Lia Thomas, swimming as a woman for the University of Pennsylvania, won the 500-yard freestyle on Thursday at the NCAA Women’s Swimming and Diving Championships in Atlanta.
Thomas is a transgender athlete, who was for three years a member of the men’s swim team at Penn. He then took a year off, and took hormones to start living and competing as a woman, and has since joined the Penn women’s team. As a man, Thomas was in the middle of the pack for collegiate swimming, but as a woman, she entered the NCAA championships this week as the number one ranked woman swimmer.
NCAA rules allow Thomas to compete in the women’s division, even though she has all the musculature advantage of a man who has trained with men all of his life, undergoing male puberty and growing to a height of 6 foot, 3 inches. Thomas has the enormous shoulders of a man, the larger lungs of a man, and the larger hands and feet of a man.
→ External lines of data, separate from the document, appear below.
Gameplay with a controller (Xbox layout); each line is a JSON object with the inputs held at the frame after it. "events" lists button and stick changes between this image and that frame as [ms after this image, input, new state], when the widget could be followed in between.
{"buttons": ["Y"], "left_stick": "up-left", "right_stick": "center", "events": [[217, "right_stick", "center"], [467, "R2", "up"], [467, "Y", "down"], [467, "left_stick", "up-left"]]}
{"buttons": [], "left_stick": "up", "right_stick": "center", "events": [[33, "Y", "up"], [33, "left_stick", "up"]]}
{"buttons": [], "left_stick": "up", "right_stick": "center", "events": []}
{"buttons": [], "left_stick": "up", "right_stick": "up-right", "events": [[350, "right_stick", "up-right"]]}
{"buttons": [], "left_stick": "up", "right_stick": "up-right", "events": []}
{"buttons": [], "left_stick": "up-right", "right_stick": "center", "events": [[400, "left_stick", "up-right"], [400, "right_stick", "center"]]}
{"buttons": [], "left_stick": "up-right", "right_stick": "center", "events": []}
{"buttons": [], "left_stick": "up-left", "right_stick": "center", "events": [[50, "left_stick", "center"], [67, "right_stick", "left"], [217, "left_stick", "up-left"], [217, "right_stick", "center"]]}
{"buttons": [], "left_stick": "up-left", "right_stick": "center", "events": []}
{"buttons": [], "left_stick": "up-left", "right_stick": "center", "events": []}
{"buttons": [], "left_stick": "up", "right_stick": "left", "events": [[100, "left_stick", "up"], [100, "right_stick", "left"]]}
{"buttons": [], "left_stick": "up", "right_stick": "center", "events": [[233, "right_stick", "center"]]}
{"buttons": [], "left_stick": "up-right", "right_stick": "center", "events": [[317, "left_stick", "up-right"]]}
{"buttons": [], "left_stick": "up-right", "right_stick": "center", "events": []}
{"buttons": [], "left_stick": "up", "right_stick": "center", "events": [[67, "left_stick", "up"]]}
Thomas’ swimming time was nearly two seconds faster than the next competitor, Virginia’s Emma Weyant.
Thomas’ win was met by a smattering of cheers, while when Weyant took the stand, the crowd was much more appreciative. Outside the McAuley Aquatic Center at Georgia Institute of Technology, protesters held signs imploring the NCAA to save women’s sports. A counterprotest also was present, with signs supporting transgender athletes.